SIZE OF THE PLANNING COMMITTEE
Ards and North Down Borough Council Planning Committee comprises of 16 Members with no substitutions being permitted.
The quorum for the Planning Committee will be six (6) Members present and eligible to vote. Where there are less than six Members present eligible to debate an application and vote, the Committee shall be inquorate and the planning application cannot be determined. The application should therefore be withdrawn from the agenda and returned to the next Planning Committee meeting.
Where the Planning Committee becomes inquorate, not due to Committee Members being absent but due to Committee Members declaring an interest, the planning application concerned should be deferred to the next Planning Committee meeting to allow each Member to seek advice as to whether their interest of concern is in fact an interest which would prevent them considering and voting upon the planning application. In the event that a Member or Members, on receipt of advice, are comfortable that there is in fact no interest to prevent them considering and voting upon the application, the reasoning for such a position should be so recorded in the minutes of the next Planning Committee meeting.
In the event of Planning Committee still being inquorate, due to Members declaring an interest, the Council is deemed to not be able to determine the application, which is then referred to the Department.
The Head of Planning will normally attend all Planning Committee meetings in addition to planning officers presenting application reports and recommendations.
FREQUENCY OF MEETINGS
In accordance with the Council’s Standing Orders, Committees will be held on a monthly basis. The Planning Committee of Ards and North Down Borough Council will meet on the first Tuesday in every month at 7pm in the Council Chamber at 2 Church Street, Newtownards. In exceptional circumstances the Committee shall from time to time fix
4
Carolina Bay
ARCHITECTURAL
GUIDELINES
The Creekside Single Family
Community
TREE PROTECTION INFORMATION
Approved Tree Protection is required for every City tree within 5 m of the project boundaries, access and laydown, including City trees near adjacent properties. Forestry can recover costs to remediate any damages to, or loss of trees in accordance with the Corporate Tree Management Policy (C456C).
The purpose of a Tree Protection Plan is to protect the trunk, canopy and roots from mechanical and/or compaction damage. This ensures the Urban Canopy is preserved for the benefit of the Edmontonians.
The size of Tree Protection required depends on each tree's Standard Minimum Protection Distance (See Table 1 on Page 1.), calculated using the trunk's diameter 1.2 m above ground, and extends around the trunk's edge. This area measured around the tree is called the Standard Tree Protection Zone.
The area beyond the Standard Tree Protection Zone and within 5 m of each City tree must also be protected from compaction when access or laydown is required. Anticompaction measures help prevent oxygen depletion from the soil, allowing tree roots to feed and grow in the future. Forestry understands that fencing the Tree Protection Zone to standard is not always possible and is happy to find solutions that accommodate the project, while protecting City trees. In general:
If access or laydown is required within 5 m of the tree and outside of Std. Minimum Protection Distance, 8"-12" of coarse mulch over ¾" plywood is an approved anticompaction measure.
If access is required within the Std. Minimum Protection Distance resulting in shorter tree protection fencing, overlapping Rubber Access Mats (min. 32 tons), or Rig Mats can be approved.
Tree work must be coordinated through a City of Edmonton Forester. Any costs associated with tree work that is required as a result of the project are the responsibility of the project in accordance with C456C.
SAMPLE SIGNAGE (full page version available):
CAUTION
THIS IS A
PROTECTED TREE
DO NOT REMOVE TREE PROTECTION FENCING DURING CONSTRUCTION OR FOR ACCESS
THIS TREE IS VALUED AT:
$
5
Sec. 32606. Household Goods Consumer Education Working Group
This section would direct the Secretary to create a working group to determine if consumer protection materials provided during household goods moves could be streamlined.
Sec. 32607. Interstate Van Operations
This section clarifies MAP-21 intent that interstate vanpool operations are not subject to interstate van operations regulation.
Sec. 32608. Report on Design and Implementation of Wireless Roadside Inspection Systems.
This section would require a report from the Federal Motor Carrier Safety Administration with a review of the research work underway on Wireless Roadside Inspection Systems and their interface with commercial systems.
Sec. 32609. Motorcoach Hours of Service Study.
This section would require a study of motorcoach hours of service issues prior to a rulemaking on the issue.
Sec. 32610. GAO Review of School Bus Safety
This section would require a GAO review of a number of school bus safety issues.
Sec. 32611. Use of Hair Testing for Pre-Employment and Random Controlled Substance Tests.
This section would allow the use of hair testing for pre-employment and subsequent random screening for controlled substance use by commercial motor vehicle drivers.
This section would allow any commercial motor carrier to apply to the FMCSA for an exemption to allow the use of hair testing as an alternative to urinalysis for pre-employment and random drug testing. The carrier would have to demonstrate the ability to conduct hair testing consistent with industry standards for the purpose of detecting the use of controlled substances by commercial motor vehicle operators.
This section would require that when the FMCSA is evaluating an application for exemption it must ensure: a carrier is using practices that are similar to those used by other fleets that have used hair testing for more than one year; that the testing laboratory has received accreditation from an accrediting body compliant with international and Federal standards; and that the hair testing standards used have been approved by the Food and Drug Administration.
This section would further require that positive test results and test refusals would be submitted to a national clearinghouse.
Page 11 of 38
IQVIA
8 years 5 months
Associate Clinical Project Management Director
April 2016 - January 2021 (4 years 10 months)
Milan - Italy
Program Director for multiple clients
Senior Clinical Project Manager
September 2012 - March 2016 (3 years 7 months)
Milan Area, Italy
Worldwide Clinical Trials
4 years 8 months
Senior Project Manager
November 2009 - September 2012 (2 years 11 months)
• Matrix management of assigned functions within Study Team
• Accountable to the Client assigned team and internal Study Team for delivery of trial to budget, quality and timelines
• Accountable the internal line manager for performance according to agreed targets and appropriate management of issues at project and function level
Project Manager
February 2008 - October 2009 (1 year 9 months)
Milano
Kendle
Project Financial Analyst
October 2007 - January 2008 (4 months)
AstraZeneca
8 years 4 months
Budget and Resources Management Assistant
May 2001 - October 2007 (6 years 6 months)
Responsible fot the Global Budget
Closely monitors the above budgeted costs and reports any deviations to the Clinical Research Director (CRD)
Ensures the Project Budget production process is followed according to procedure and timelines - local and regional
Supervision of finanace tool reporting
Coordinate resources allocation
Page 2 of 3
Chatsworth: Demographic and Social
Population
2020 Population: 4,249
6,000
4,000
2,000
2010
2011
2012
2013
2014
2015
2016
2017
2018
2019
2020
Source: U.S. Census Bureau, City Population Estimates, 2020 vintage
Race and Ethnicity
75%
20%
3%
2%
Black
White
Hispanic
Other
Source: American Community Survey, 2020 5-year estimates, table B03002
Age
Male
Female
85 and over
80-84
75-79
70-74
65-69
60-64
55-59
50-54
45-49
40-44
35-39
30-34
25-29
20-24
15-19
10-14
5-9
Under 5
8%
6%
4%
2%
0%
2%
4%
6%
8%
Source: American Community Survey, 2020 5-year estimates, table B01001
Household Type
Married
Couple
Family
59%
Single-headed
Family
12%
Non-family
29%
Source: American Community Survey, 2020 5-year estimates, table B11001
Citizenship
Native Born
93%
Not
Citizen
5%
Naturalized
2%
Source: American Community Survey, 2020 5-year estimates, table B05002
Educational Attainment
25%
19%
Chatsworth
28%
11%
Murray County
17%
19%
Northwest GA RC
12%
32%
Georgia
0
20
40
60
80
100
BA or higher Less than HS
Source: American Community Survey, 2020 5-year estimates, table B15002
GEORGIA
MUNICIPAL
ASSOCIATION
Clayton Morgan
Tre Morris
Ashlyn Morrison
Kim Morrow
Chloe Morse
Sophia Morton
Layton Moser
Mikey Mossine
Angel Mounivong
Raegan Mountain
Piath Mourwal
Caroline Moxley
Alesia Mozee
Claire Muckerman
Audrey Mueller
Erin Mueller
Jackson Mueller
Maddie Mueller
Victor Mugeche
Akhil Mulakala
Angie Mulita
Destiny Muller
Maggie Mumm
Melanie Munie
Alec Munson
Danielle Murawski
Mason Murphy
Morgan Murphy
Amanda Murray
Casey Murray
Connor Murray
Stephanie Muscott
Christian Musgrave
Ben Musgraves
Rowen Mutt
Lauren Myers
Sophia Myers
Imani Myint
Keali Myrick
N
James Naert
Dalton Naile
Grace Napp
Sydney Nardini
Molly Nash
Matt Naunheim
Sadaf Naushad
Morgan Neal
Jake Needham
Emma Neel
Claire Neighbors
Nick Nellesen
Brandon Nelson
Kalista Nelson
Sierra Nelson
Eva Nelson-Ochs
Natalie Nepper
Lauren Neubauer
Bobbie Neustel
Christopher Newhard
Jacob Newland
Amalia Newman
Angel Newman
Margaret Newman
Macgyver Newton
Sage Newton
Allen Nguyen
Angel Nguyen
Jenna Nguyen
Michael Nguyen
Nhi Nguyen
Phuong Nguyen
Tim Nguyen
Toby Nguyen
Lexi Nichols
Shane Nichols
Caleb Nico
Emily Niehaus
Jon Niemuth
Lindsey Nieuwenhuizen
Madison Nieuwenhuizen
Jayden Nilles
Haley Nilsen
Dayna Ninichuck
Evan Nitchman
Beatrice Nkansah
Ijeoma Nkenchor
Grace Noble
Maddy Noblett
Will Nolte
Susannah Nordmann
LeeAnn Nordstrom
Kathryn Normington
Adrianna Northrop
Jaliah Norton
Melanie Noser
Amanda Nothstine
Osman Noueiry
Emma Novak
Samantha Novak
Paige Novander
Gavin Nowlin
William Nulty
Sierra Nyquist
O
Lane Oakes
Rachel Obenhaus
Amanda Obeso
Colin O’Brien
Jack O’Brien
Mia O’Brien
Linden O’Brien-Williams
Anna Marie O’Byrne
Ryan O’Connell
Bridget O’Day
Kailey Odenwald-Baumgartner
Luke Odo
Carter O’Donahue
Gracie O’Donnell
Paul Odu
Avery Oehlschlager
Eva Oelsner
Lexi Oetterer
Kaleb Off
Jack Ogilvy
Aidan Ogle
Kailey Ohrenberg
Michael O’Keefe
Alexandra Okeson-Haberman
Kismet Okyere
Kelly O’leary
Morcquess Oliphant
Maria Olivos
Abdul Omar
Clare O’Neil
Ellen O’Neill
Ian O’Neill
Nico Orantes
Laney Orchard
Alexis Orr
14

▶ Exercise brief:
Would you please write out, exactly and with no other lines, the stretch of the listing above from the line containing "April 2016 - January 2021 (4 years 10 months)" through the line containing "November 2009 - September"?

▶ Result below:
April 2016 - January 2021 (4 years 10 months)
Milan - Italy
Program Director for multiple clients
Senior Clinical Project Manager
September 2012 - March 2016 (3 years 7 months)
Milan Area, Italy
Worldwide Clinical Trials
4 years 8 months
Senior Project Manager
November 2009 - September 2012 (2 years 11 months)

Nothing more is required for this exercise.